[Stored dataset items]
- Opening Delimiter -
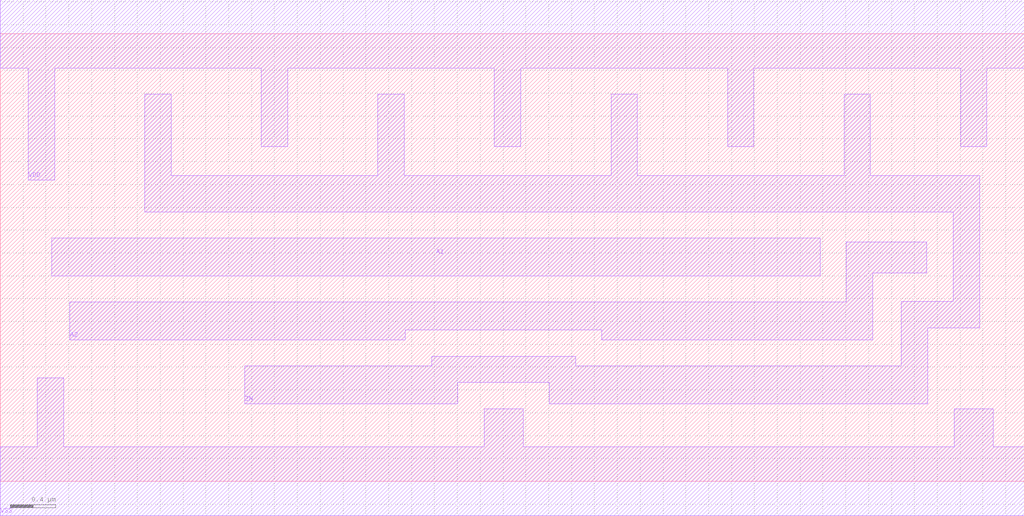
<source format=lef>
# Copyright 2022 GlobalFoundries PDK Authors
#
# Licensed under the Apache License, Version 2.0 (the "License");
# you may not use this file except in compliance with the License.
# You may obtain a copy of the License at
#
#      http://www.apache.org/licenses/LICENSE-2.0
#
# Unless required by applicable law or agreed to in writing, software
# distributed under the License is distributed on an "AS IS" BASIS,
# WITHOUT WARRANTIES OR CONDITIONS OF ANY KIND, either express or implied.
# See the License for the specific language governing permissions and
# limitations under the License.

MACRO gf180mcu_fd_sc_mcu7t5v0__nand2_4
  CLASS core ;
  FOREIGN gf180mcu_fd_sc_mcu7t5v0__nand2_4 0.0 0.0 ;
  ORIGIN 0 0 ;
  SYMMETRY X Y ;
  SITE GF018hv5v_mcu_sc7 ;
  SIZE 8.96 BY 3.92 ;
  PIN A1
    DIRECTION INPUT ;
    ANTENNAGATEAREA 4.228 ;
    PORT
      LAYER METAL1 ;
        POLYGON 0.45 1.8 7.175 1.8 7.175 2.13 0.45 2.13  ;
    END
  END A1
  PIN A2
    DIRECTION INPUT ;
    ANTENNAGATEAREA 4.228 ;
    PORT
      LAYER METAL1 ;
        POLYGON 0.61 1.24 3.545 1.24 3.545 1.325 5.265 1.325 5.265 1.24 7.635 1.24 7.635 1.825 8.11 1.825 8.11 2.095 7.405 2.095 7.405 1.57 0.61 1.57  ;
    END
  END A2
  PIN ZN
    DIRECTION OUTPUT ;
    ANTENNADIFFAREA 3.2401 ;
    PORT
      LAYER METAL1 ;
        POLYGON 1.265 2.36 8.34 2.36 8.34 1.575 7.885 1.575 7.885 1.01 5.035 1.01 5.035 1.095 3.775 1.095 3.775 1.01 2.14 1.01 2.14 0.68 4.005 0.68 4.005 0.865 4.805 0.865 4.805 0.68 8.115 0.68 8.115 1.345 8.57 1.345 8.57 2.68 7.615 2.68 7.615 3.39 7.385 3.39 7.385 2.68 5.575 2.68 5.575 3.39 5.345 3.39 5.345 2.68 3.535 2.68 3.535 3.39 3.305 3.39 3.305 2.68 1.495 2.68 1.495 3.39 1.265 3.39  ;
    END
  END ZN
  PIN VDD
    DIRECTION INOUT ;
    USE power ;
    SHAPE ABUTMENT ;
    PORT
      LAYER METAL1 ;
        POLYGON 0 3.62 0.245 3.62 0.245 2.64 0.475 2.64 0.475 3.62 2.285 3.62 2.285 2.93 2.515 2.93 2.515 3.62 4.325 3.62 4.325 2.93 4.555 2.93 4.555 3.62 6.365 3.62 6.365 2.93 6.595 2.93 6.595 3.62 8.405 3.62 8.405 2.93 8.635 2.93 8.635 3.62 8.96 3.62 8.96 4.22 0 4.22  ;
    END
  END VDD
  PIN VSS
    DIRECTION INOUT ;
    USE ground ;
    SHAPE ABUTMENT ;
    PORT
      LAYER METAL1 ;
        POLYGON 0 -0.3 8.96 -0.3 8.96 0.3 8.69 0.3 8.69 0.635 8.35 0.635 8.35 0.3 4.575 0.3 4.575 0.635 4.235 0.635 4.235 0.3 0.555 0.3 0.555 0.905 0.325 0.905 0.325 0.3 0 0.3  ;
    END
  END VSS
END gf180mcu_fd_sc_mcu7t5v0__nand2_4

</source>
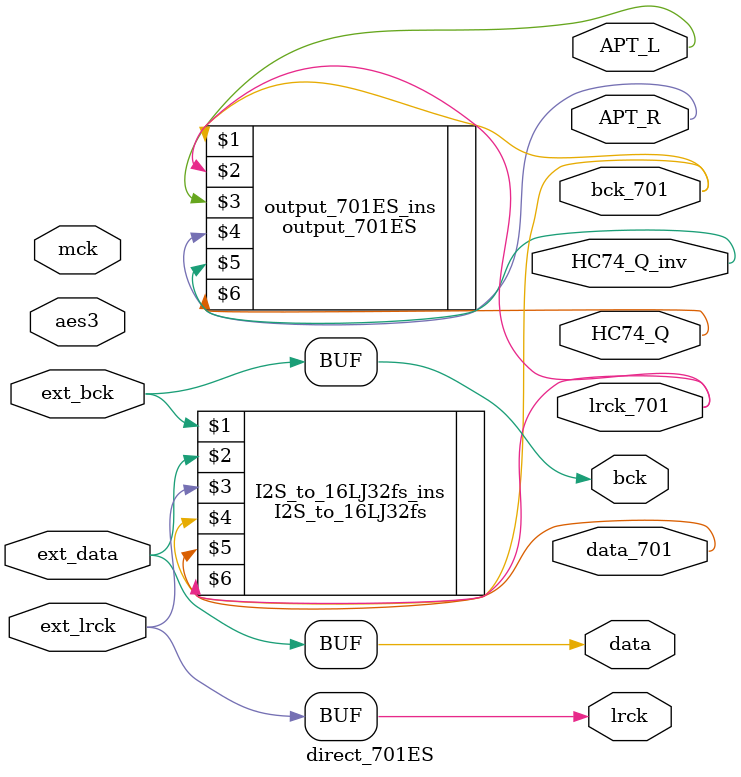
<source format=v>
`define I2S_64fs 

module direct_701ES(
mck, aes3, ext_bck, ext_lrck, ext_data, bck, bck_701, lrck, lrck_701, data, data_701, APT_L, APT_R, HC74_Q, HC74_Q_inv
);

input mck; //device pin AH15 for develop board "but affect to another signal..
input aes3;
input ext_bck;
input ext_lrck;
input ext_data;
output bck;
output bck_701;
output lrck;
output lrck_701;
output data;
output data_701;
output APT_L;
output APT_R;
output HC74_Q;
output HC74_Q_inv;

wire bsync;
wire active;

//module aes3_rx(clk, aes3, reset, sdata, sclk, bsync, lrck, active);
//aes3_rx aes3_rx_ins (mck, aes3, 0, data, bck, bsync, lrck, active);

//外部からI2S注入
assign bck = ext_bck;
assign lrck = ext_lrck;
assign data = ext_data;

//ほぼOKだが、Fsかえたりでうまくいかないことあり
`ifdef I2S_64fs
//module I2S_to_16LJ32fs(bck, data, lrck, bck_701, data_701, lrck_701);
I2S_to_16LJ32fs I2S_to_16LJ32fs_ins (bck, data, lrck, bck_701, data_701, lrck_701);
`endif

//以下OK
`ifdef RasPi
//Rasp pi だと16bit BCK＝32fs ででるぽいのでBCK / DATAはそのままするー。
assign bck_701 = bck;
assign data_701 = data;
//I2Sなので16LJにするためにLRCKをBCKいっこ分おくらす
//module I2S_to_16LJ64fs (lrck, bck, lrck_16LJ);
I2S_to_16LJ64fs I2S_to_16LJ64fs_ins (lrck, bck, lrck_701);
`endif

//module output_701ES(bck, lrck, APT_L, APT_R, HC74_Q, HC74_Q_inv);
//output_701ES output_701ES_ins (bck_701, lrck_701, APT_L, APT_R, HC74_Q, HC74_Q_inv);
output_701ES output_701ES_ins (bck_701, lrck_701, APT_L, APT_R, HC74_Q_inv, HC74_Q);

endmodule

</source>
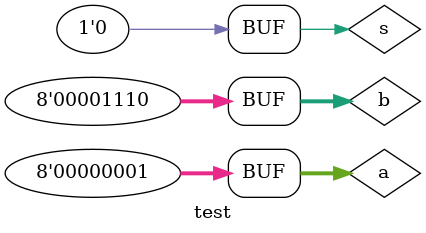
<source format=sv>
`timescale 1 ns / 1 ns

module test;
    reg [7:0] a;
    reg [7:0] b;
    reg s;
    wire [7:0] y;

    mux2 UUT (.a(a), .b(b), .s(s),  .y(y));
    initial
      begin
        $dumpfile("waveforms.vcd");
        $dumpvars(0,test);
      end
    initial
        begin
            a = 2;
            b = 14;
            s = 0;
            #100;
            s = 1;
            #100;
            s = 0;
            #100;
            a = 1;
        end

    initial
    $monitor("%b %b %b %b", a, b, s, y);

endmodule
</source>
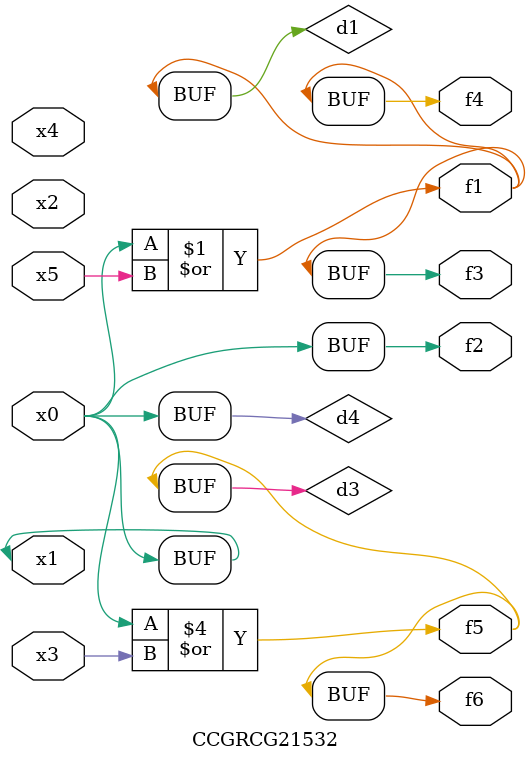
<source format=v>
module CCGRCG21532(
	input x0, x1, x2, x3, x4, x5,
	output f1, f2, f3, f4, f5, f6
);

	wire d1, d2, d3, d4;

	or (d1, x0, x5);
	xnor (d2, x1, x4);
	or (d3, x0, x3);
	buf (d4, x0, x1);
	assign f1 = d1;
	assign f2 = d4;
	assign f3 = d1;
	assign f4 = d1;
	assign f5 = d3;
	assign f6 = d3;
endmodule

</source>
- Closing Delimiter -
WORK INSTRUCTION: Without carrying over any picture, retype the records above word for word.

PROBLEM SOLUTION:
<source format=lef>
# Copyright 2022 GlobalFoundries PDK Authors
#
# Licensed under the Apache License, Version 2.0 (the "License");
# you may not use this file except in compliance with the License.
# You may obtain a copy of the License at
#
#      http://www.apache.org/licenses/LICENSE-2.0
#
# Unless required by applicable law or agreed to in writing, software
# distributed under the License is distributed on an "AS IS" BASIS,
# WITHOUT WARRANTIES OR CONDITIONS OF ANY KIND, either express or implied.
# See the License for the specific language governing permissions and
# limitations under the License.

MACRO gf180mcu_fd_sc_mcu7t5v0__nand2_4
  CLASS core ;
  FOREIGN gf180mcu_fd_sc_mcu7t5v0__nand2_4 0.0 0.0 ;
  ORIGIN 0 0 ;
  SYMMETRY X Y ;
  SITE GF018hv5v_mcu_sc7 ;
  SIZE 8.96 BY 3.92 ;
  PIN A1
    DIRECTION INPUT ;
    ANTENNAGATEAREA 4.228 ;
    PORT
      LAYER METAL1 ;
        POLYGON 0.45 1.8 7.175 1.8 7.175 2.13 0.45 2.13  ;
    END
  END A1
  PIN A2
    DIRECTION INPUT ;
    ANTENNAGATEAREA 4.228 ;
    PORT
      LAYER METAL1 ;
        POLYGON 0.61 1.24 3.545 1.24 3.545 1.325 5.265 1.325 5.265 1.24 7.635 1.24 7.635 1.825 8.11 1.825 8.11 2.095 7.405 2.095 7.405 1.57 0.61 1.57  ;
    END
  END A2
  PIN ZN
    DIRECTION OUTPUT ;
    ANTENNADIFFAREA 3.2401 ;
    PORT
      LAYER METAL1 ;
        POLYGON 1.265 2.36 8.34 2.36 8.34 1.575 7.885 1.575 7.885 1.01 5.035 1.01 5.035 1.095 3.775 1.095 3.775 1.01 2.14 1.01 2.14 0.68 4.005 0.68 4.005 0.865 4.805 0.865 4.805 0.68 8.115 0.68 8.115 1.345 8.57 1.345 8.57 2.68 7.615 2.68 7.615 3.39 7.385 3.39 7.385 2.68 5.575 2.68 5.575 3.39 5.345 3.39 5.345 2.68 3.535 2.68 3.535 3.39 3.305 3.39 3.305 2.68 1.495 2.68 1.495 3.39 1.265 3.39  ;
    END
  END ZN
  PIN VDD
    DIRECTION INOUT ;
    USE power ;
    SHAPE ABUTMENT ;
    PORT
      LAYER METAL1 ;
        POLYGON 0 3.62 0.245 3.62 0.245 2.64 0.475 2.64 0.475 3.62 2.285 3.62 2.285 2.93 2.515 2.93 2.515 3.62 4.325 3.62 4.325 2.93 4.555 2.93 4.555 3.62 6.365 3.62 6.365 2.93 6.595 2.93 6.595 3.62 8.405 3.62 8.405 2.93 8.635 2.93 8.635 3.62 8.96 3.62 8.96 4.22 0 4.22  ;
    END
  END VDD
  PIN VSS
    DIRECTION INOUT ;
    USE ground ;
    SHAPE ABUTMENT ;
    PORT
      LAYER METAL1 ;
        POLYGON 0 -0.3 8.96 -0.3 8.96 0.3 8.69 0.3 8.69 0.635 8.35 0.635 8.35 0.3 4.575 0.3 4.575 0.635 4.235 0.635 4.235 0.3 0.555 0.3 0.555 0.905 0.325 0.905 0.325 0.3 0 0.3  ;
    END
  END VSS
END gf180mcu_fd_sc_mcu7t5v0__nand2_4

</source>
<source format=v>
`define I2S_64fs 

module direct_701ES(
mck, aes3, ext_bck, ext_lrck, ext_data, bck, bck_701, lrck, lrck_701, data, data_701, APT_L, APT_R, HC74_Q, HC74_Q_inv
);

input mck; //device pin AH15 for develop board "but affect to another signal..
input aes3;
input ext_bck;
input ext_lrck;
input ext_data;
output bck;
output bck_701;
output lrck;
output lrck_701;
output data;
output data_701;
output APT_L;
output APT_R;
output HC74_Q;
output HC74_Q_inv;

wire bsync;
wire active;

//module aes3_rx(clk, aes3, reset, sdata, sclk, bsync, lrck, active);
//aes3_rx aes3_rx_ins (mck, aes3, 0, data, bck, bsync, lrck, active);

//外部からI2S注入
assign bck = ext_bck;
assign lrck = ext_lrck;
assign data = ext_data;

//ほぼOKだが、Fsかえたりでうまくいかないことあり
`ifdef I2S_64fs
//module I2S_to_16LJ32fs(bck, data, lrck, bck_701, data_701, lrck_701);
I2S_to_16LJ32fs I2S_to_16LJ32fs_ins (bck, data, lrck, bck_701, data_701, lrck_701);
`endif

//以下OK
`ifdef RasPi
//Rasp pi だと16bit BCK＝32fs ででるぽいのでBCK / DATAはそのままするー。
assign bck_701 = bck;
assign data_701 = data;
//I2Sなので16LJにするためにLRCKをBCKいっこ分おくらす
//module I2S_to_16LJ64fs (lrck, bck, lrck_16LJ);
I2S_to_16LJ64fs I2S_to_16LJ64fs_ins (lrck, bck, lrck_701);
`endif

//module output_701ES(bck, lrck, APT_L, APT_R, HC74_Q, HC74_Q_inv);
//output_701ES output_701ES_ins (bck_701, lrck_701, APT_L, APT_R, HC74_Q, HC74_Q_inv);
output_701ES output_701ES_ins (bck_701, lrck_701, APT_L, APT_R, HC74_Q_inv, HC74_Q);

endmodule

</source>
<source format=sv>
`timescale 1 ns / 1 ns

module test;
    reg [7:0] a;
    reg [7:0] b;
    reg s;
    wire [7:0] y;

    mux2 UUT (.a(a), .b(b), .s(s),  .y(y));
    initial
      begin
        $dumpfile("waveforms.vcd");
        $dumpvars(0,test);
      end
    initial
        begin
            a = 2;
            b = 14;
            s = 0;
            #100;
            s = 1;
            #100;
            s = 0;
            #100;
            a = 1;
        end

    initial
    $monitor("%b %b %b %b", a, b, s, y);

endmodule
</source>
<source format=v>
module CCGRCG21532(
	input x0, x1, x2, x3, x4, x5,
	output f1, f2, f3, f4, f5, f6
);

	wire d1, d2, d3, d4;

	or (d1, x0, x5);
	xnor (d2, x1, x4);
	or (d3, x0, x3);
	buf (d4, x0, x1);
	assign f1 = d1;
	assign f2 = d4;
	assign f3 = d1;
	assign f4 = d1;
	assign f5 = d3;
	assign f6 = d3;
endmodule

</source>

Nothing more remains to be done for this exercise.